The evolution of GHC

…I’m thinking more “confinement” than “stability”:

  • right now, a breaking change in base affects almost everyone;
  • if base was split into e.g. base-alpha, base-beta, and base-gamma, then the same breaking change would probably only affect, let’s say, base-beta: then users of base-alpha and base-gamma would be unaffected.
  • All going well, base-alpha, base-beta, and base-gamma will be approximately one-third the size of base: as you say, that will almost certainly encourage more research in each package, and presumably more breakage.

So which would you prefer:

  • base being broken,
  • or base-alpha, base-beta, and base-gamma being broken much more often, quite possibly at the same time?

I think both our preferences would be the same: none of the above.

It doesn’t really matter if it’s one “large” break, or frequent mutiple “small” breaks - either way, users would still be exposed to breakage. That each individual break is confined to a smaller package will be of little comfort to them.
------
#### [TASK LIST]
(1) In the post about splitting GHC's base package, what three package names are given as examples of the split?
(2) Resume the post about splitting GHC's base package, carrying it on from its last sentence.
------
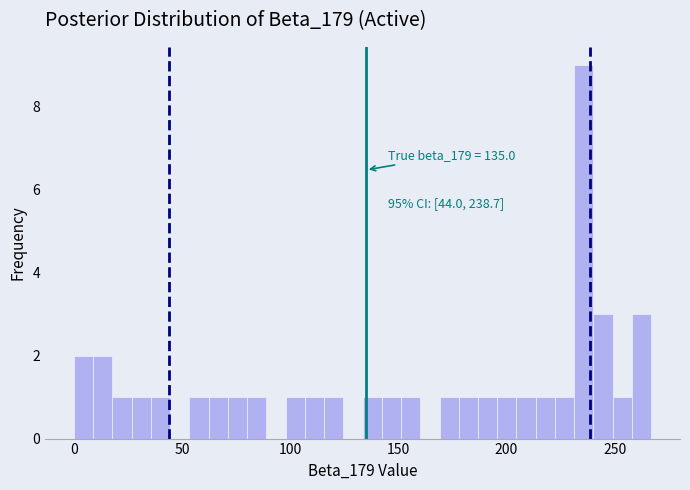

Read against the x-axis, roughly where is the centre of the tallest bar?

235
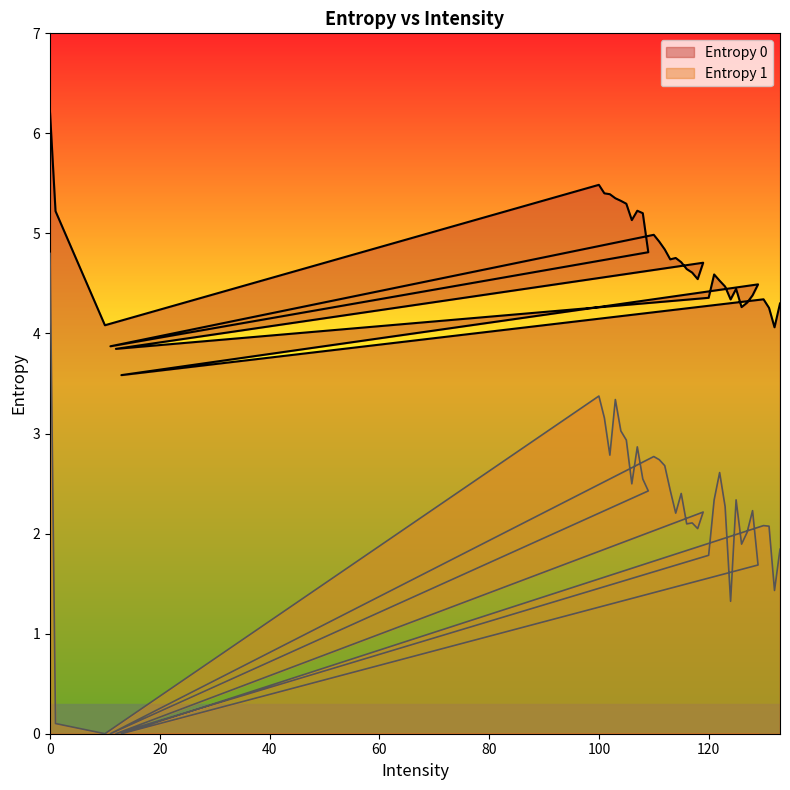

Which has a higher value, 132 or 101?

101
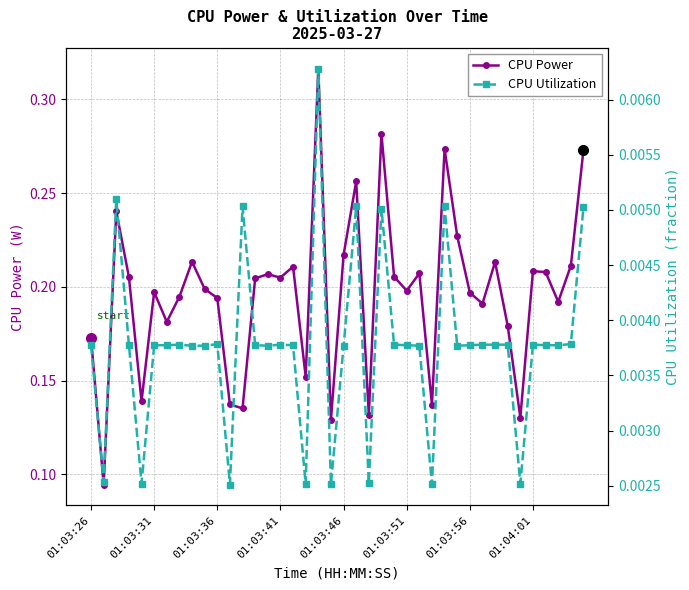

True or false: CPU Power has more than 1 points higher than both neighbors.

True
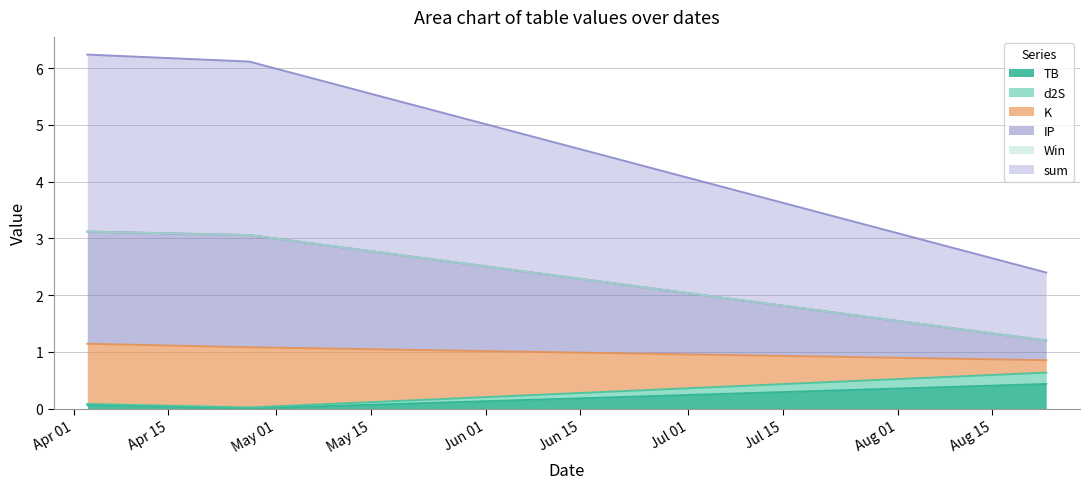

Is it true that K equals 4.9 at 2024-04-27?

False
------
#### [OUTPUTS BY TASK]
(1) base-alpha, base-beta, and base-gamma

(2)
A break-up of base into smaller packages only enhances confinement. As for stability, most of those packages would have to remain unchanged for long periods of time, with breakage only occuring in a few of them at any particular time.

So what would be the chances of that actually happening? That is an interesting question…

  • or base-alpha, base-beta, and base-gamma being broken much more often, quite possibly at the same time?

I agree confinement is the most important thing we get. I also agree the most-used parts of base change the least. But to the extent one can mix old and new versions of base-* packages, “at the same time” starts to mean less.

In other words, even if we break parts of GHC and base roughly at the same time, users being able to pick and choose which breakage they want to deal with first makes it still better!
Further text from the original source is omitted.